PROVIDED TEXT:
___

Channel catfish farming is the largest contributor to U.S. aquacultural production. In 2015, catfish growers in the US produced more than $361 million worth of catfish, of which $201 million (55.7%) was from Mississippi (www.nass.usda.gov). Catfish farmers reported 37% mortality rate (U.S. Department of Agriculture, 2011) due to enteric septicemia of catfish (ESC). Edwardsiella ictaluri (also referred to herein as E. ictaluri) is the causative agent of enteric septicemia of catfish. Like some other species in the Enterobacteriaceae, E. ictaluri has the ability to resist killing by professional phagocytes. In particular, E. ictaluri is resistant to channel catfish neutrophils, which is an important aspect of pathogenesis because (1) neutrophils are the predominant cell type in channel catfish intestinal tract immune cells, and (2) the intestine is an important site of entry for E. ictaluri. E. ictaluri is also resistant to killing by the alternative complement pathway in channel catfish. Although a commercial live attenuated vaccine is now available and antibiotics are still used against E. ictaluri and ESC, ESC is still a major threat to the catfish industry (Klesius and Shoemaker, 1999). Live attenuated vaccines often offer the best prospect for vaccines by providing good protection against diseases through stimulating cellular immune responses (Id.), but the currently available commercial vaccine leaves much to be desired in performance and safety.

___

Dataset entries:
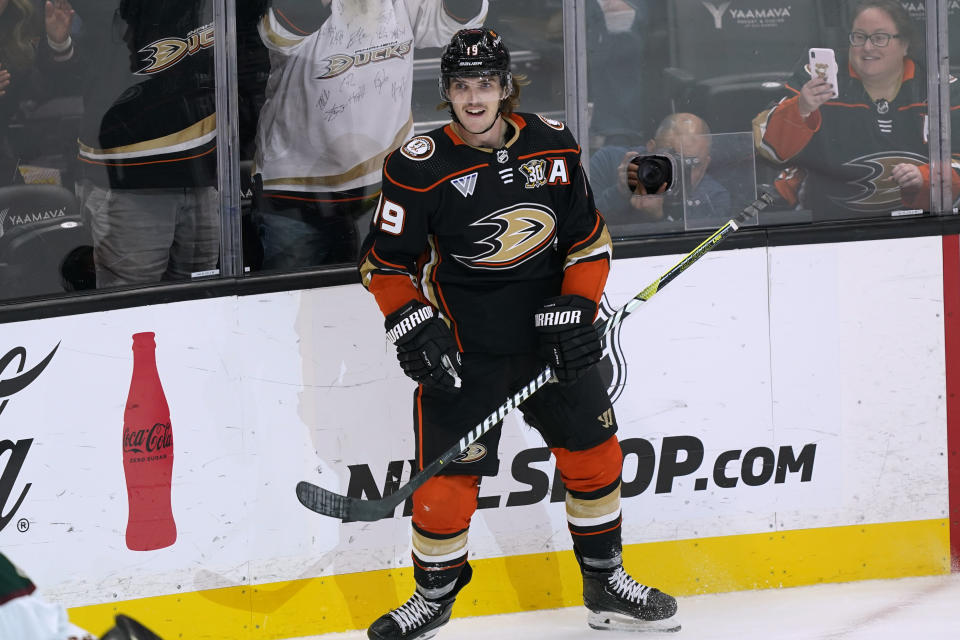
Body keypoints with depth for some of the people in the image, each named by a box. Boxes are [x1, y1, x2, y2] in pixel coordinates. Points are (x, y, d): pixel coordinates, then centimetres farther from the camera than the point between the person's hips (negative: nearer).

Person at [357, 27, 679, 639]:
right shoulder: (420, 166, -12)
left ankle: (606, 581, 24)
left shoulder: (553, 145, -3)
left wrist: (576, 308, -6)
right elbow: (385, 262, -4)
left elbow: (589, 239, 5)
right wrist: (413, 328, -15)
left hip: (550, 334, 4)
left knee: (593, 449, 7)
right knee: (449, 471, -6)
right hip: (464, 347, -3)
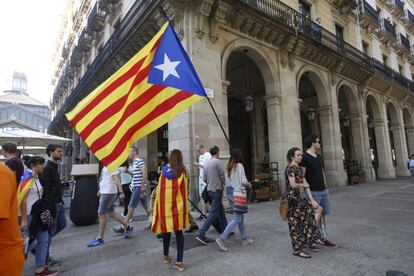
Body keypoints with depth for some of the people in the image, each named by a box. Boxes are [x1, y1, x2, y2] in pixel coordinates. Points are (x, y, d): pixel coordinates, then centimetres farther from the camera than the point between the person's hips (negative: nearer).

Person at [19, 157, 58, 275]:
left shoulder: (36, 177, 10)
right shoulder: (27, 178, -16)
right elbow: (22, 200, -19)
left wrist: (44, 212, 15)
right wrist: (24, 219, -18)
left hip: (38, 214, 9)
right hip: (30, 215, -9)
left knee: (44, 239, 10)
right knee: (29, 242, 4)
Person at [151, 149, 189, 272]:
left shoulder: (164, 171, -2)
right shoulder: (183, 171, -1)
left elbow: (160, 190, 0)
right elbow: (184, 191, 4)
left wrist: (158, 206, 9)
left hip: (165, 205, 0)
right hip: (178, 206, 0)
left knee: (166, 230, 14)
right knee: (179, 232, 8)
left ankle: (165, 256, 32)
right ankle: (179, 261, 7)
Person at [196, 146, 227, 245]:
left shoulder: (206, 164, 9)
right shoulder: (217, 161, -13)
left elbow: (204, 179, 11)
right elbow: (222, 176, -12)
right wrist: (222, 184, 7)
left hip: (210, 190, 8)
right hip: (217, 190, -8)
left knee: (221, 210, 19)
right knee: (213, 213, -5)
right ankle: (201, 234, -7)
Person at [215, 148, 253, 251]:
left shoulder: (228, 168, 8)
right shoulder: (239, 166, -11)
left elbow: (227, 183, 9)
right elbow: (243, 181, -13)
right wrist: (249, 185, 6)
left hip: (233, 194, 8)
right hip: (240, 194, -8)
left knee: (241, 217, 18)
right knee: (237, 219, -3)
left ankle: (244, 239, 28)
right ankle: (221, 238, -7)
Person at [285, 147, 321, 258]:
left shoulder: (299, 169, 12)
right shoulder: (290, 168, -15)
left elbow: (306, 184, 10)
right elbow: (293, 185, -25)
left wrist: (312, 199, 5)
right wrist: (303, 185, -6)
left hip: (298, 198, 9)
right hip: (291, 199, -9)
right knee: (295, 224, 0)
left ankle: (311, 242, 24)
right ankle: (297, 249, 14)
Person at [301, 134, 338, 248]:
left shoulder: (319, 157, 13)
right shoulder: (305, 158, -12)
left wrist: (325, 187, 17)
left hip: (324, 191, 8)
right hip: (313, 192, -8)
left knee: (324, 214, 11)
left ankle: (324, 238, 21)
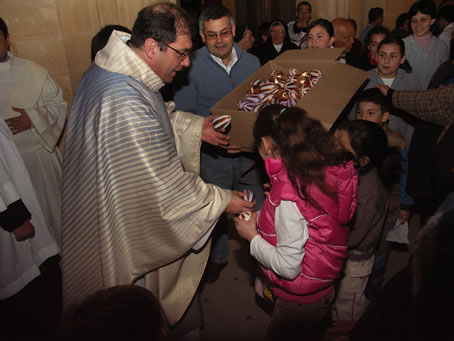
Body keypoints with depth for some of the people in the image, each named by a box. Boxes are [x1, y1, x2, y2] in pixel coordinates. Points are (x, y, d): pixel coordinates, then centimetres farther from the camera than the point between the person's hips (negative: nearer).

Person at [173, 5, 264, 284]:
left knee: (257, 208, 13)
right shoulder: (191, 67, -11)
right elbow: (182, 115, -9)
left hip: (249, 151, 3)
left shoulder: (252, 62, 1)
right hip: (213, 155, -2)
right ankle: (218, 257, 43)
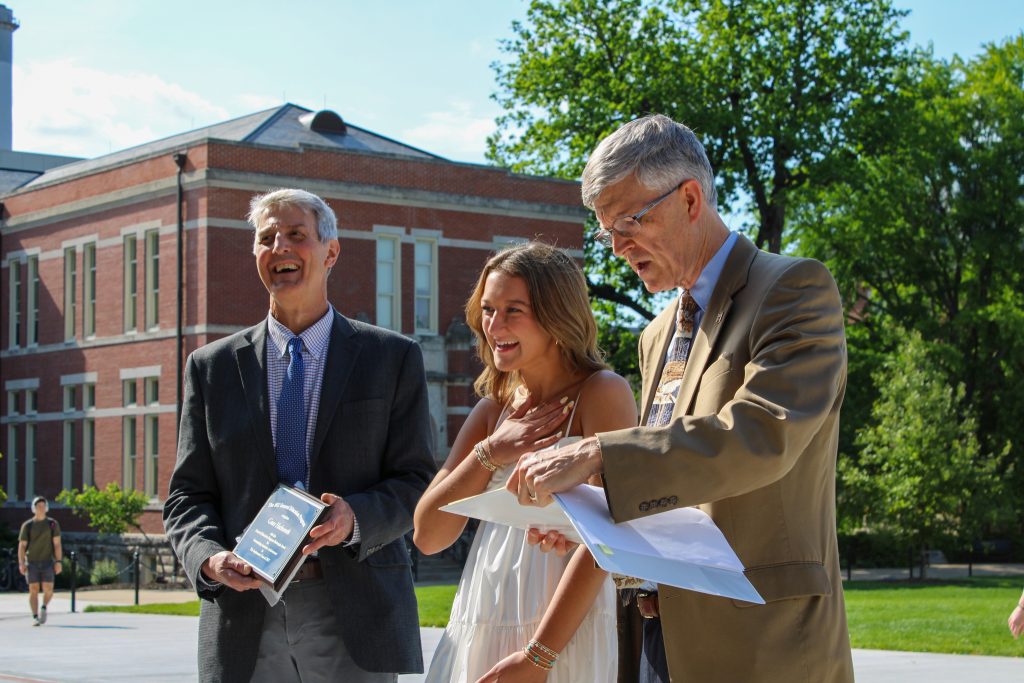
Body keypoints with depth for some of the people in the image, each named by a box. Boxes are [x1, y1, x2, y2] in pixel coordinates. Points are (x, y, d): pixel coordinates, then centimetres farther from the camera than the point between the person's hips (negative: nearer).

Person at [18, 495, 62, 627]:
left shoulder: (53, 524, 4)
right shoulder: (27, 525, 4)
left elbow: (57, 544, 0)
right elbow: (22, 546, 2)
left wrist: (58, 562, -8)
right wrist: (21, 563, -8)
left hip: (47, 562, 0)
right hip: (32, 562, 0)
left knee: (48, 590, -8)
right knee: (33, 590, -3)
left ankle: (44, 607, 21)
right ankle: (35, 617, 2)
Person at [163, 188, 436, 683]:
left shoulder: (393, 358, 7)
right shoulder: (211, 367, 11)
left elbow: (416, 482, 3)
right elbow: (188, 495, 9)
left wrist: (356, 517, -17)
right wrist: (209, 558, -11)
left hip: (354, 611, -1)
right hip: (245, 618, 2)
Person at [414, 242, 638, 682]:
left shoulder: (602, 394, -6)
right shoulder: (492, 409, 12)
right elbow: (427, 537, 7)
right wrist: (488, 454, -6)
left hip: (562, 632, -6)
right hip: (477, 629, 6)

___

REQUIRED TASKS:
**1)** Can you rewrite the paragraph beginning "Channel catfish farming is the largest" in the catfish farming text as a short bulleted list that keeps its main facts?
**2)** Would you pick up the catfish farming text and continue it from after its last sentence?

EXPECTED RESULTS:
**1)**
- Channel catfish farming is the largest contributor to U.S. aquaculture. In 2015, U.S. growers produced over $361 million worth of catfish, $201 million (55.7%) of it from Mississippi.
- Farmers reported a 37% mortality rate from enteric septicemia of catfish (ESC) (USDA, 2011).
- ESC is caused by Edwardsiella ictaluri, which, like some other Enterobacteriaceae, resists killing by professional phagocytes.
- It resists channel catfish neutrophils. This matters because neutrophils are the main immune cell type in the catfish intestinal tract, and the intestine is an important entry site for the bacterium.
- It also resists killing by the alternative complement pathway.
- A commercial live attenuated vaccine and antibiotics are available, yet ESC remains a major threat to the industry.
- Live attenuated vaccines often offer the best prospect for protection by stimulating cellular immune responses, but the current commercial vaccine falls short in performance and safety.

**2)**
The tri-carboxylic acid (TCA) cycle supplies intermediates and ATP for bacterial biosynthesis, thus transcription of genes encoding the enzymes of the TCA cycle is regulated by the availability of amino acids (Somerville et al., 2003). The TCA cycle exerts a metabolic regulation over the synthesis of capsular polysaccharide by gluconeogenesis (Sadykov et al., 2010). Previous research into the role of the metabolic pathway in pathogenic bacteria, such as in Escherichia coli, has demonstrated that succinate dehydrogenase and fumarate reductase as part of the TCA cycle are related membrane-bound enzyme complexes (Cecchini et al., 2002). It has been shown that Salmonella enterica serovar Typhimurium requires glycolysis and glucose for intracellular replication in macrophage, and the complete TCA cycle is needed for full virulence in the murine infection model (Yimga et al., 2006).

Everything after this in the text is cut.